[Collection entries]
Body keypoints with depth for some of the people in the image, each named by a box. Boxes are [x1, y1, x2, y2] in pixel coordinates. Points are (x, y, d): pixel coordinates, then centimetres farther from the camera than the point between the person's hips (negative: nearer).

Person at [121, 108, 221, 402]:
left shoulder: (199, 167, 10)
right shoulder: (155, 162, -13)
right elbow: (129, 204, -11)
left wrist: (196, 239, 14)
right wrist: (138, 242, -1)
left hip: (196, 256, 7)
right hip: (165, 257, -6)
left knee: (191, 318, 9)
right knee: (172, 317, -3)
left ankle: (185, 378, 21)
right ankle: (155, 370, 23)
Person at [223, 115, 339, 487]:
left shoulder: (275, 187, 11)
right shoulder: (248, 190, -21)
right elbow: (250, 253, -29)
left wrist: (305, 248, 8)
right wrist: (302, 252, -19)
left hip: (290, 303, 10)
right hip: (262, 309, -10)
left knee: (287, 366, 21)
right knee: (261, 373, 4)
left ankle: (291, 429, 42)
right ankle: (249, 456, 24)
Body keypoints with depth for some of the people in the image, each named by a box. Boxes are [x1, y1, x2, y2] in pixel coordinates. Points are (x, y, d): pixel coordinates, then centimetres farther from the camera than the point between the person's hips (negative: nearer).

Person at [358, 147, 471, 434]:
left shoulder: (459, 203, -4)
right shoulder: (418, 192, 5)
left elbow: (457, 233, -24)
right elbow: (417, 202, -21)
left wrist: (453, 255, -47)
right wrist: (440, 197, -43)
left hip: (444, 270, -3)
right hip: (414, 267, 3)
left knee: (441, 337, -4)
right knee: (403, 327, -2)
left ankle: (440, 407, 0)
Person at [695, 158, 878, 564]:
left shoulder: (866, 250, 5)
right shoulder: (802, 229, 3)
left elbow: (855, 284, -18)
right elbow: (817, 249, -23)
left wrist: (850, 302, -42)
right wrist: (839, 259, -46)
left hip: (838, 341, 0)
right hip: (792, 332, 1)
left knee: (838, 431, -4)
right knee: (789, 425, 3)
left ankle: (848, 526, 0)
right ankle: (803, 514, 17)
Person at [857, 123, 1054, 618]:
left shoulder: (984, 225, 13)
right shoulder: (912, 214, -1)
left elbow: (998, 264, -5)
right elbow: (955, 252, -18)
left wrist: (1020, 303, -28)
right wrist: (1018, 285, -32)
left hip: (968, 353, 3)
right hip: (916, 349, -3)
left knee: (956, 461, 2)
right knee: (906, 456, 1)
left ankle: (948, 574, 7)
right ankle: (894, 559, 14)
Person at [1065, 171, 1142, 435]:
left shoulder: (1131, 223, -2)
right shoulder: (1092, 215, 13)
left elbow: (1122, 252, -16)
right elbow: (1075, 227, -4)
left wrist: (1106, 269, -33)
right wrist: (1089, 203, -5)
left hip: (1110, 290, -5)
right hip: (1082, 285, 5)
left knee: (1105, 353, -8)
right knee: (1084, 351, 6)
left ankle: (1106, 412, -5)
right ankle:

--

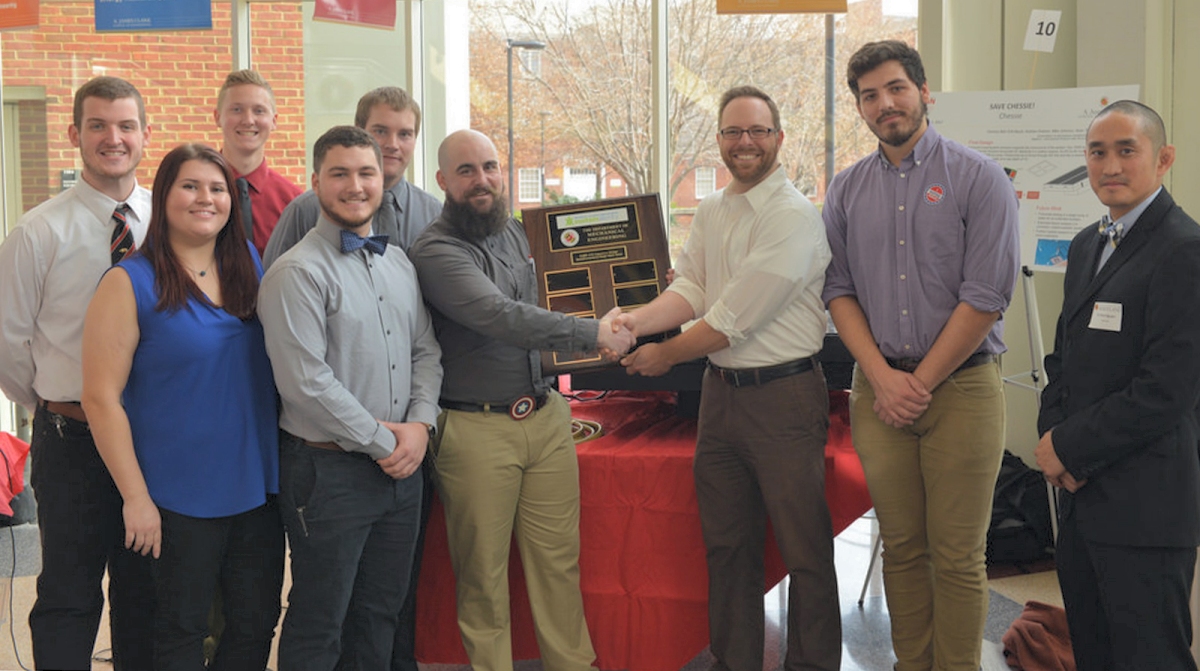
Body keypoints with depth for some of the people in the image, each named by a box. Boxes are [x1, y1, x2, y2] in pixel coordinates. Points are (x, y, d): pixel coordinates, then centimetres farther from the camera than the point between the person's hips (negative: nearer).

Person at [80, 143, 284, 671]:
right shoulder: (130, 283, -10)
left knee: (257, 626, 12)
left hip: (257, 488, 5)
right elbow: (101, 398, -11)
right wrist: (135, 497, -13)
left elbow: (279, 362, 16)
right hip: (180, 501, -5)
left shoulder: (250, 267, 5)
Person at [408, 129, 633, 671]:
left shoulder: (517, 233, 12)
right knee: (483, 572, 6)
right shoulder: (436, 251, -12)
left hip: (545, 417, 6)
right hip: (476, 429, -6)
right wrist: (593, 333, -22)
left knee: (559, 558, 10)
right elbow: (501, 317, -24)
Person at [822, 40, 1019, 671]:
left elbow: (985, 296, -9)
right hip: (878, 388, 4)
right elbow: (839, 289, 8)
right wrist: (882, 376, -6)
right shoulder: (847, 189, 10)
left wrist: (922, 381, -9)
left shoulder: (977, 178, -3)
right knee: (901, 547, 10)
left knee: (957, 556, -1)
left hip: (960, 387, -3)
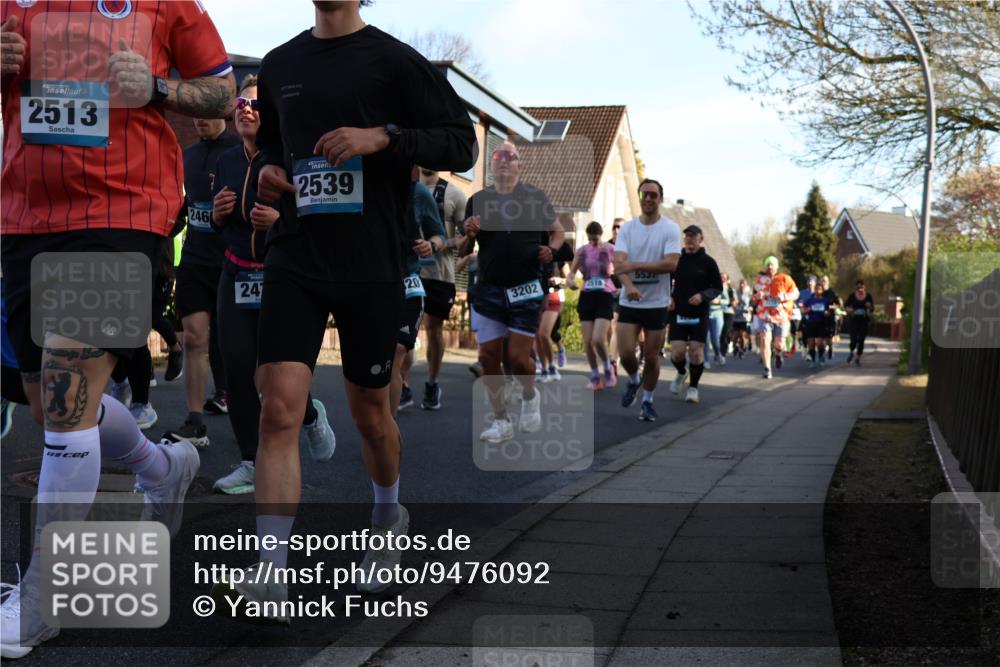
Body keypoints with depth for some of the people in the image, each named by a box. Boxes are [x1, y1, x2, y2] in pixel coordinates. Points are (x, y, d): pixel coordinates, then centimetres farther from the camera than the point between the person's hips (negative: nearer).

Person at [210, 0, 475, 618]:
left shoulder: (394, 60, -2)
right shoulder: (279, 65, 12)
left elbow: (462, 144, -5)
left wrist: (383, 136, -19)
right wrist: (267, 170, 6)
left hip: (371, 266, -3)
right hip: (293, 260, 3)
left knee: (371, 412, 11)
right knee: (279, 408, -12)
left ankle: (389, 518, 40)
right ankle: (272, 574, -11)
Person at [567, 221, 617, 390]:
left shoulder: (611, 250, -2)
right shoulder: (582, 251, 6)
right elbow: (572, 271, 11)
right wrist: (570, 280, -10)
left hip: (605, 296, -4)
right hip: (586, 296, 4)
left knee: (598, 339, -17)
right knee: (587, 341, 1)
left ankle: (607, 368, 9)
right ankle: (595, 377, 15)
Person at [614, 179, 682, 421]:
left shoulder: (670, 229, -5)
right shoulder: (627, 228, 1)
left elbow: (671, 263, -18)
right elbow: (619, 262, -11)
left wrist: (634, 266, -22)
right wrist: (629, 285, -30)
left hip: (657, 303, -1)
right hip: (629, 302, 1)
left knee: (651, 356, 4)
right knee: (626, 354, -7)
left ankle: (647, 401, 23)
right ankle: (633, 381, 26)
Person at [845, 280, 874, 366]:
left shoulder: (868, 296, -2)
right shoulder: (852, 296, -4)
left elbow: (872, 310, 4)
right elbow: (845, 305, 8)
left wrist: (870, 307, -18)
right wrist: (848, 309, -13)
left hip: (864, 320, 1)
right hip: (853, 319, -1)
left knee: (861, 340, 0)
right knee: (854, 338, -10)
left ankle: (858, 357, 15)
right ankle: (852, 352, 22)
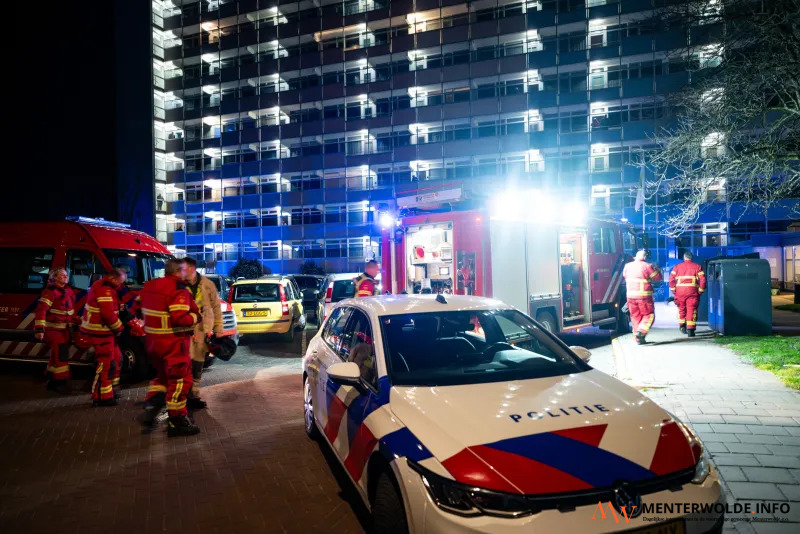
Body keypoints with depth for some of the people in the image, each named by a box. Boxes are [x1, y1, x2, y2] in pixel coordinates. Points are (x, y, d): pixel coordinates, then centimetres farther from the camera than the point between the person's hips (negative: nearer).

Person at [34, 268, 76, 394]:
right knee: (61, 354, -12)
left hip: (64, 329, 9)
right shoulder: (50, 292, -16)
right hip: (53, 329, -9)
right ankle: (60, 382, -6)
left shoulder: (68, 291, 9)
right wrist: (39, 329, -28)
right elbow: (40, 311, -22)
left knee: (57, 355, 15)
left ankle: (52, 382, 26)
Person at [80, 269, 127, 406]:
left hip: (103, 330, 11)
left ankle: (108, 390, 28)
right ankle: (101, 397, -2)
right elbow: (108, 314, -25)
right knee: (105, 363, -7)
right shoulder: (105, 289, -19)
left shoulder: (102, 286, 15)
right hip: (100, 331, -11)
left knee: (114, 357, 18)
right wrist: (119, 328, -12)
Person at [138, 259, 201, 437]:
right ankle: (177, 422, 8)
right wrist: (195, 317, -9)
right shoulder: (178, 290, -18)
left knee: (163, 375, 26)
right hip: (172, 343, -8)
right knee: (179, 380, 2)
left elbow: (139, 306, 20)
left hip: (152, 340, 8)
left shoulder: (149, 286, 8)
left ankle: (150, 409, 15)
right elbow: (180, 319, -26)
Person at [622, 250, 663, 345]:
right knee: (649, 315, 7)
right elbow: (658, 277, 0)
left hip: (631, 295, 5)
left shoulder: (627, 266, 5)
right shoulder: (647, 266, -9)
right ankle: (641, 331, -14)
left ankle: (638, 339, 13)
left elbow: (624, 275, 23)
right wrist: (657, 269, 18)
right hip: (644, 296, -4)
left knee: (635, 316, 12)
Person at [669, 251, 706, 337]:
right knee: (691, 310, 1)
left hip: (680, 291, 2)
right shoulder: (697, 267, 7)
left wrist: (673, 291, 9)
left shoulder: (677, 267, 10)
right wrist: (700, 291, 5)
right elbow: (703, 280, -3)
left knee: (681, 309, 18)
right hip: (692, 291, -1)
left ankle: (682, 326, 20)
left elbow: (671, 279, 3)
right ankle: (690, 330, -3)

▸ What is needed:
Write down exactly the span of lines above from the one containing "right knee: (105, 363, -7)" to the one containing "right ankle: (690, 330, -3)", both ends included.

▸ Solution to this exercise:
right knee: (105, 363, -7)
right shoulder: (105, 289, -19)
left shoulder: (102, 286, 15)
right hip: (100, 331, -11)
left knee: (114, 357, 18)
right wrist: (119, 328, -12)
Person at [138, 259, 201, 437]:
right ankle: (177, 422, 8)
right wrist: (195, 317, -9)
right shoulder: (178, 290, -18)
left knee: (163, 375, 26)
right hip: (172, 343, -8)
right knee: (179, 380, 2)
left elbow: (139, 306, 20)
left hip: (152, 340, 8)
left shoulder: (149, 286, 8)
left ankle: (150, 409, 15)
right elbow: (180, 319, -26)
Person at [622, 250, 663, 345]:
right knee: (649, 315, 7)
right elbow: (658, 277, 0)
left hip: (631, 295, 5)
left shoulder: (627, 266, 5)
right shoulder: (647, 266, -9)
right ankle: (641, 331, -14)
left ankle: (638, 339, 13)
left elbow: (624, 275, 23)
right wrist: (657, 269, 18)
right hip: (644, 296, -4)
left knee: (635, 316, 12)
Person at [669, 251, 706, 337]:
right knee: (691, 310, 1)
left hip: (680, 291, 2)
right shoulder: (697, 267, 7)
left wrist: (673, 291, 9)
left shoulder: (677, 267, 10)
right wrist: (700, 291, 5)
right elbow: (703, 280, -3)
left knee: (681, 309, 18)
right hip: (692, 291, -1)
left ankle: (682, 326, 20)
left elbow: (671, 279, 3)
right ankle: (690, 330, -3)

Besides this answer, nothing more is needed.